Der französische Regisseur entdeckt in dem amerikanischen Autor einen Seelenverwandten. Er versteht dessen Wut und dessen Zärtlichkeit. Sie können einen Pakt eingehen mit dem feierlichen Spiel seiner Darsteller und dem fremden Schauplatz. Barry Jenkins schließt einen anderen Pakt mit Baldwins Roman. In der Szene, in der die Mutter ahnt (vielleicht schon längst weiß), dass ihre Tochter schwanger ist, genügen Guédiguian eine halbtotale Einstellung und der warmherzige Blick Ariane Ascarides. Jenkins hingegen markiert diesen Moment in einer Schnittfolge, die Baldwins Syntax magisch übersetzt. Bei ihm sind die Darstellerblicke in einer Filmsprache aufgehoben, die üppiger und prunkender ist. Er erobert ihr neue sinnliche Zuständigkeiten. Er hegt eine selbstbewusste Art von Treue, die das Original respektiert, aber weiß, dass daraus auf der Leinwand etwas anderes werden muss.
Diese Haltung zeigte er schon in »Moonlight«, wo er die Aktstruktur von Tarell Alvin McCraneys Bühnenvorlage beibehält, deren kluge Ellipsen die Fantasie des Publikums anspornen. Diese erzählerische Konzentration stellt eine immense Nähe zu den Charakteren her: Wir glauben genau zu wissen, was ihnen in der Zwischenzeit widerfahren ist. Dieses Wissen um die Prägung durch Zeit und Gesellschaft gewinnt in »Beale Street« eine ebenso intime wie epische Dimension. Die Geschichte von Tish, Fonny und ihren Familien vollzieht sich als eine Kaskade der Gefühle und Stimmungen. Jenkins zeichnet eine Folge von Porträts, die in ihrer individuellen Präzision eine weitergehende Relevanz gewinnen. Für Baldwin ist kein Figurenschicksal beziehungslos; die persönliche Erfahrung ist für ihn untrennbar mit politischer Bewusstwerdung verknüpft. Sein Romantitel versteht sich (wie der von »Moonlight«) als Metapher für afroamerikanische Biografien. Jenkins' Film ist ein nahes Echo des Buches. Der Regisseur ist sich seiner eigenen Stimme so gewiss, dass er die von Baldwin nicht verstummen lassen muss.

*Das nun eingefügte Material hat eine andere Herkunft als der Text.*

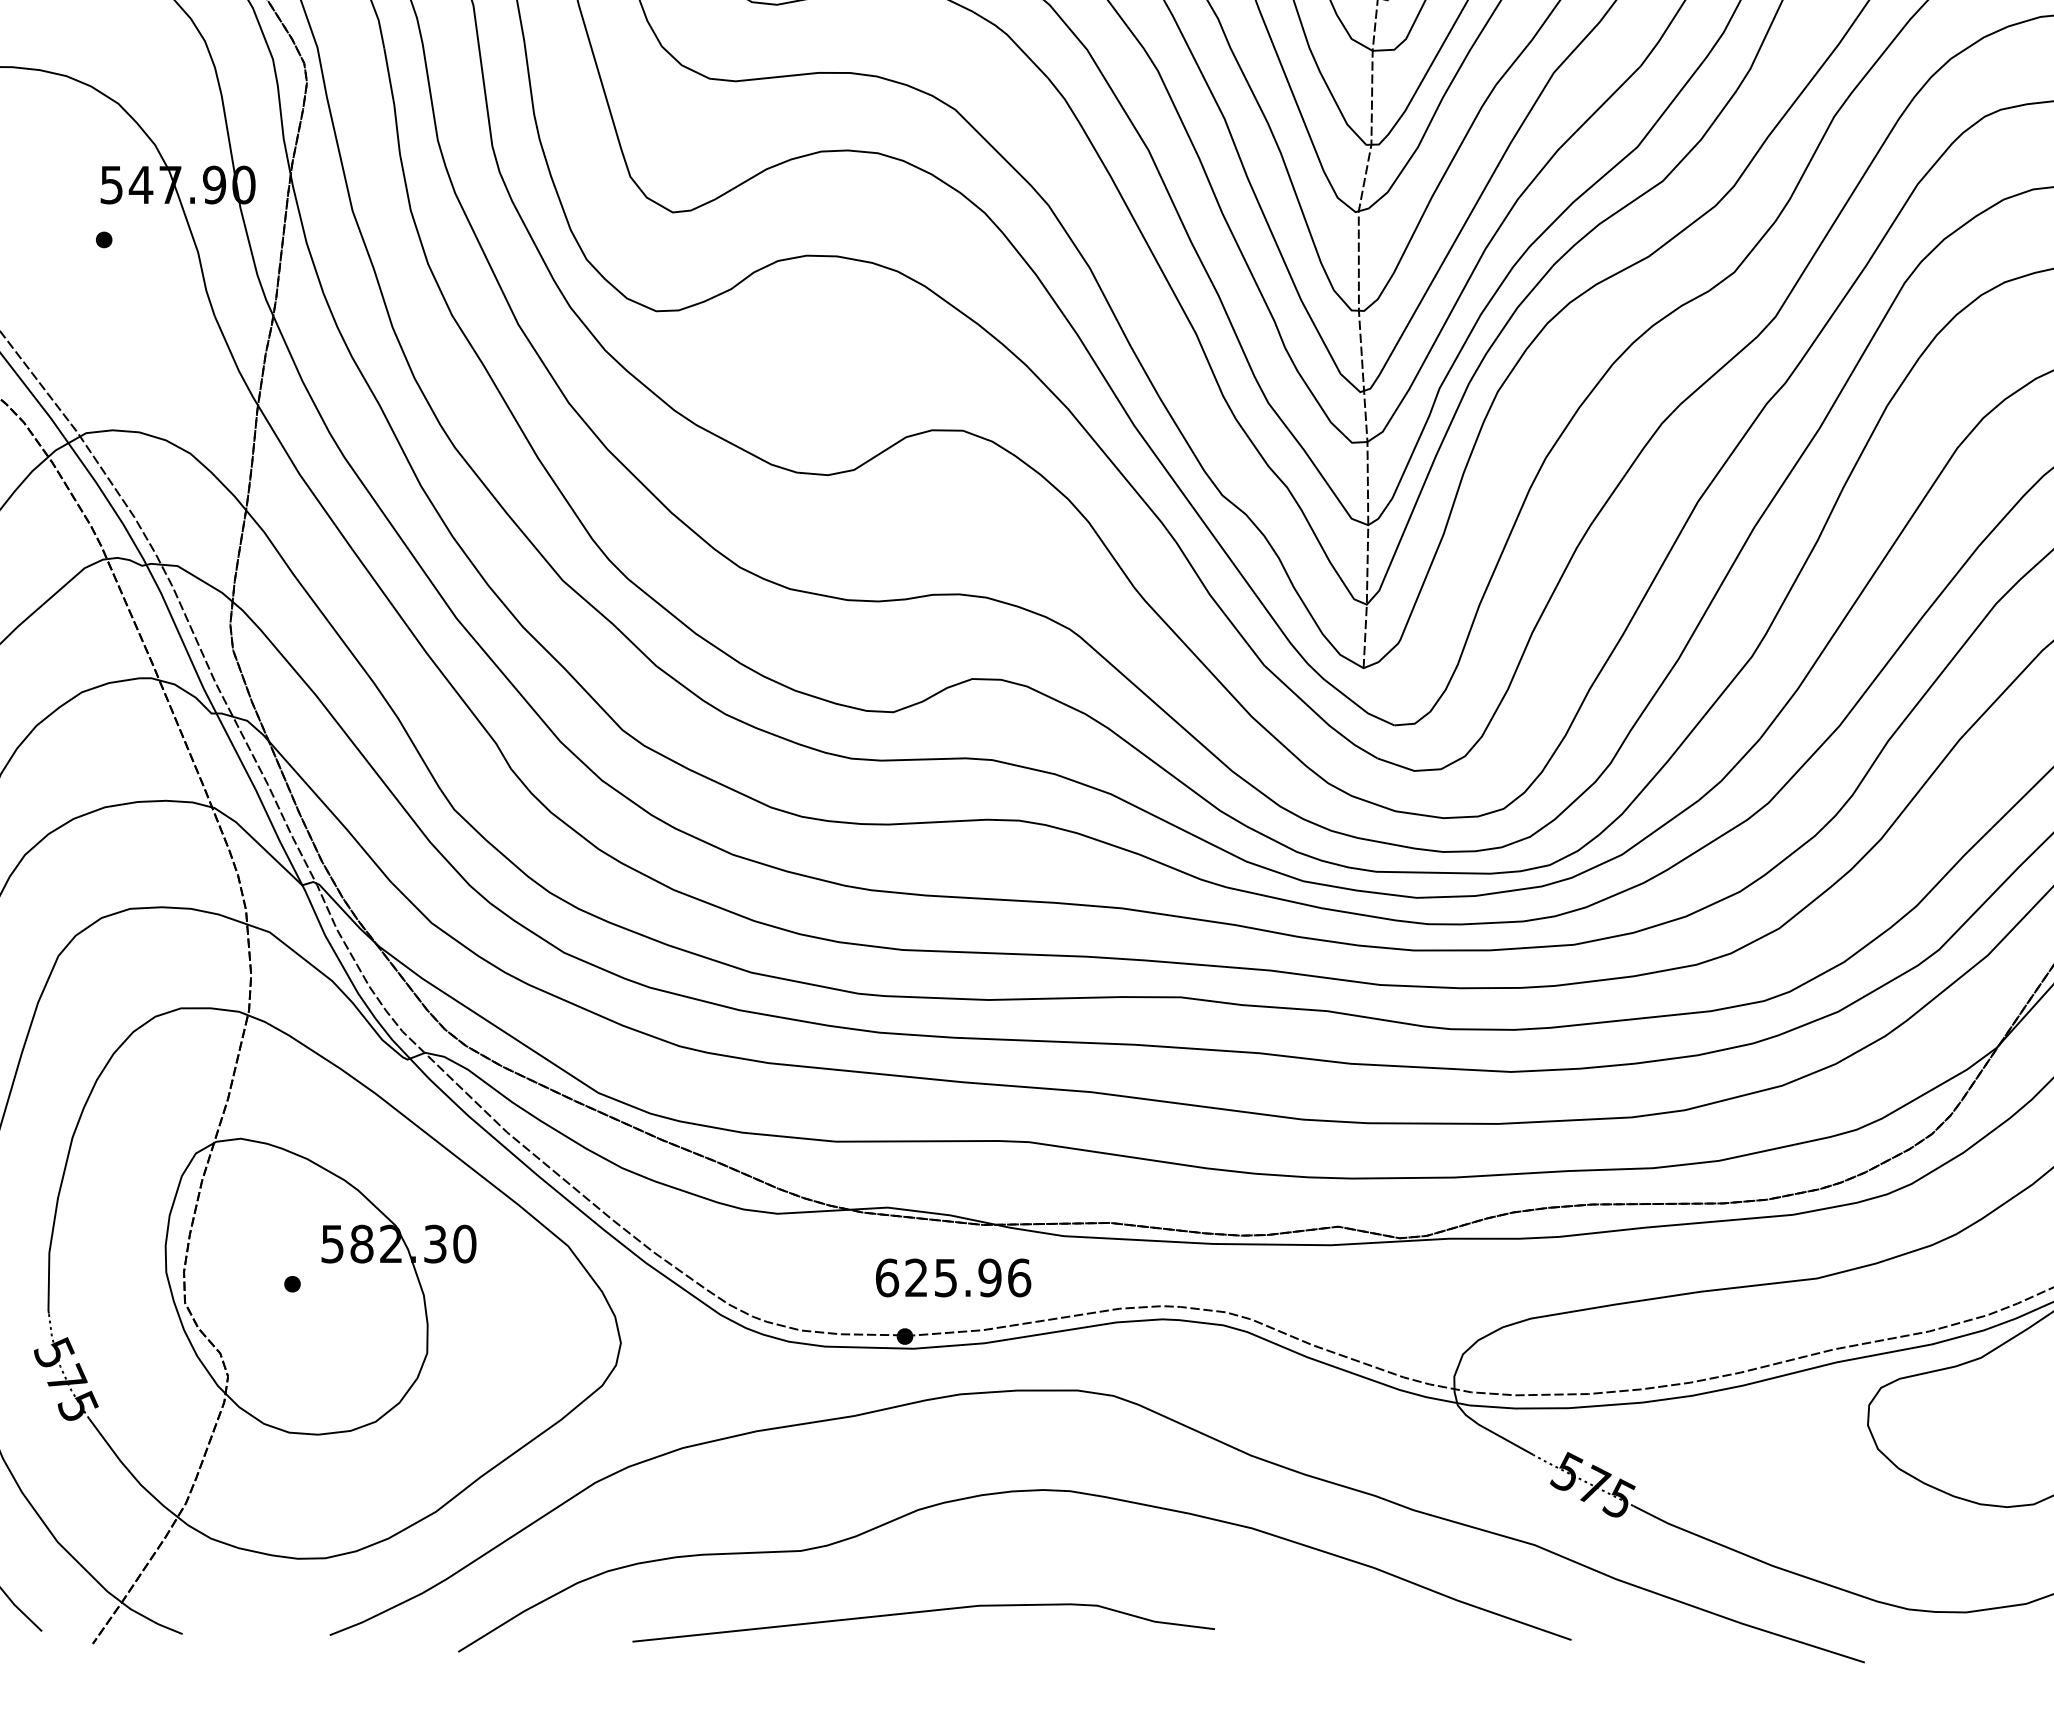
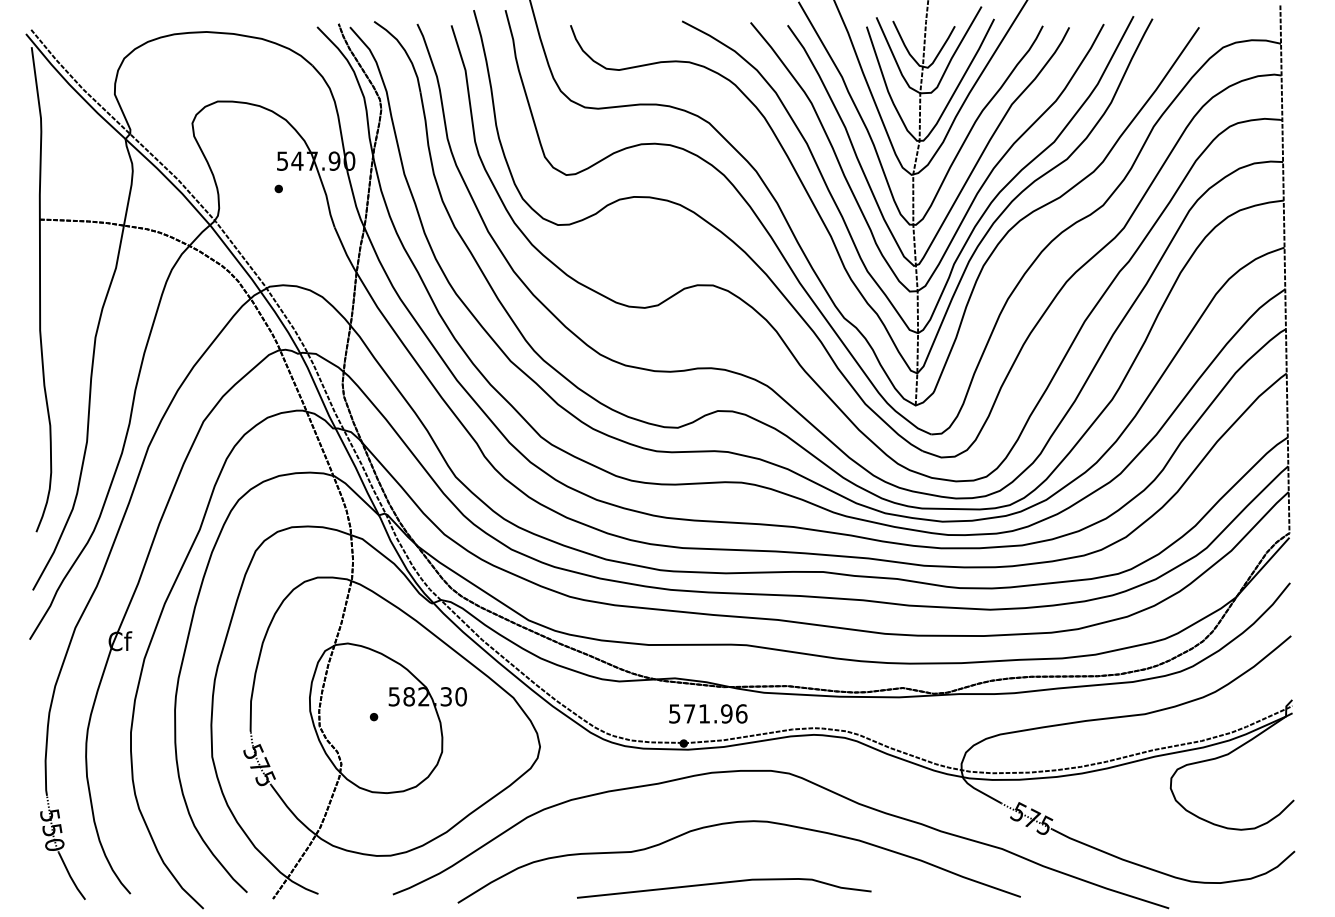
text: (916, 1277) -> (689, 713), 625.96 -> 571.96
curve: (924, 1613) -> (724, 883), moved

Jetzt, wo die Geschichten erzählt werden können, die vorher nicht erzählt wurden, wird es sicher mehr Verfilmungen seiner Bücher geben. Dieses Anknüpfen würde nicht der Logik gehorchen, aus der heraus einst Verfilmungen von Stephen King oder John Grisham in Serie gingen. Es besäße eine andere Dringlichkeit. Baldwin war ein so wachsamer Zeitgenosse seiner Epoche, dass die Gegenwart schlecht auf ihn verzichten kann. Seine Eloquenz lieferte nicht nur der Bürgerrechtsbewegung der 60er ein Instrumentarium, sondern lässt ihn auch als Vordenker der heutigen »Black Lives Matter«-Bewegung erscheinen. Raoul Pecks Film schlägt hier beklommene, triftige Bögen: Er wirft Schlaglichter auf Exzesse rassistischer Polizeigewalt aus jüngerer Zeit (die Prügelattacke auf Rodney King, das Massaker von Ferguson), die auf Anhieb nicht von den historischen Aufnahmen aus den 50er und 60er Jahren zu unterscheiden sind.
»I Am Not Your Negro« führt vor, dass sich eine filmische Erschließung von Baldwins Werk nicht auf seine Romane beschränken müsste. Die Klarheit und Bestimmtheit, mit der er seine Position vertrat, könnte kluge Essayfilme hervorbringen. »The Devil Goes to Work« wäre eine exzellente Basis für eine dokumentarische Revision der Filmgeschichte. Aber »Beale Street« führt vor Augen, wie sehr dem Kino bisher der Romancier gefehlt hat, der voller Zorn auf die USA blickte und voller Zuneigung auf die, die dort leben. Es ist schwer vorstellbar, dass nicht irgendjemand bereits eine Option auf »Giovannis Zimmer« von 1956 hält. Es war der erste amerikanische Roman, in dem junge schwarze Homosexuelle sich wiedererkennen konnten. Er sprach und spricht für Generationen.